Deze hele rij vragen spitste zich bij Barth toe op die naar de preek. En men lette er ook op dat voor Barth evenals voor Luther de vraag niet luidde: ‘Hoe kan men als modern mens vandaag nog van God spreken?’ , maar veel ootmoediger en dieper — hijzelf heeft de zojuist geformuleerde vraag steeds hoogmoedig gevonden — ‘Hoe kan ik ooit als mens, als ellendig en zondig mens van God spreken?’

Terwijl Karl Barth door zulke vragen gekweld werd was hij nog steeds predikant van Safenwil. Zonder predikant te zijn zou hij niet in deze nood van vragen gekomen zijn. Hoe heeft hij nu met deze problemen beladen als predikant gewerkt? Ik heb zelf het antwoord op deze vraag in Safenwil gezocht. Aan de ene kant merkten de mensen hoe de toegenomen theologische arbeid hun predikant meer thuis hield, ze zagen hem minder. Hij beperkte ook bewust zijn werk in de gemeente — waardoor men zo makkelijk de geestelijke dorheid vergeet. Aan de andere kant ging het gewone leven ook zijn gang. Door het feit dat er nog diepere vragen waren ontstaan naar de opgave en de mogelijkheid van het predikant-zijn waren de sociale vragen bijvoorbeeld nog niet uit de wereld en evenmin uit Barths interesse verdwenen. Ook in 1917 moest Barth met de fabrikanten spreken ‘zoals Mozes met Pharao’ (aan Thurneysen). In een brief van november 1918 spreekt hij in één zin van de drukproeven van zijn nieuwe boek en vervolgens hoe hij ‘haast vrolijk . . . op de fiets rondging om mee te werken bij de laatste maatregelen tegen de afnemende griep’. Zowel de brief aan de Romeinen als de krant, het bidden en het werken, het denken en het leven hoorden bij hem steeds samen.
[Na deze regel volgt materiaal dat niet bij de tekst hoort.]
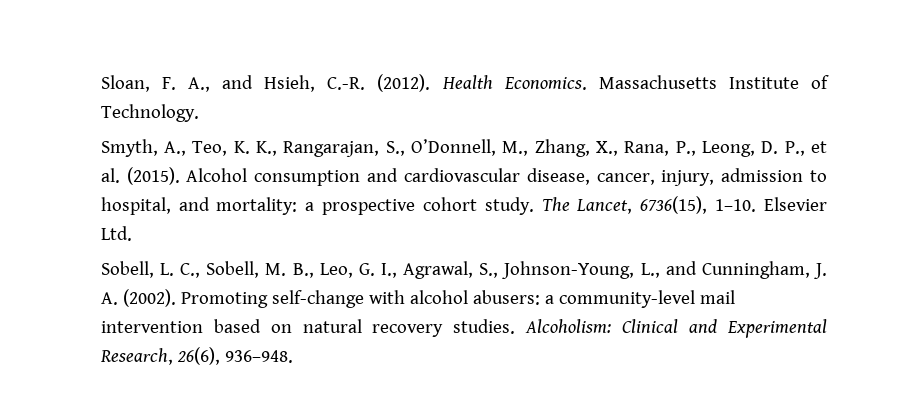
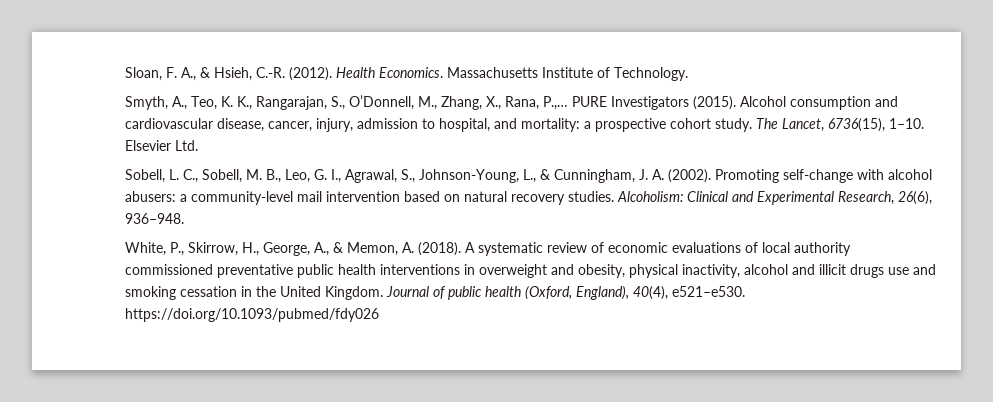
[222,75,254,89] and -> [199,67,210,78] &
[675,141,827,157] [100,168,120,183] P., Leong, D. P., et al. -> [542,96,689,110] P.,… PURE Investigators
[665,261,697,275] and -> [539,169,550,180] &
(293, 356) none -> [124,242,851,256] [124,264,936,278] [124,286,745,300] [124,308,379,322] // White, P., Skirrow, H., George, A., & Memon, A. (2018). A systematic review of economic evaluations of local authority commissioned preventative public health interventions in overweight and obesity, physical inactivity, alcohol and illicit drugs use and smoking cessation in the United Kingdom. Journal of public health (Oxford, England), 40(4), e521–e530. https://doi.org/10.1093/pubmed/fdy026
Diezelfde God die het de mensen zo streng verbood om ‘als God te zijn’, verbood het de mens daarmee echter niet om op de aarde als zijn schepsel te leven. Een vrouw uit Safenwil vatte haar mening over dominee Barth na veertig jaar samen in het korte zinnetje: ‘Hij was een echte dominee’. Hij was dit omdat elk Nee zich reeds tegen hem zelf gekeerd had vóór hij het tegen anderen richtte. Hij was het ook in zijn studeerkamer, doordat die immers in dienst stond van de vraag wat de predikant de mensen ten diepste eigenlijk schuldig is.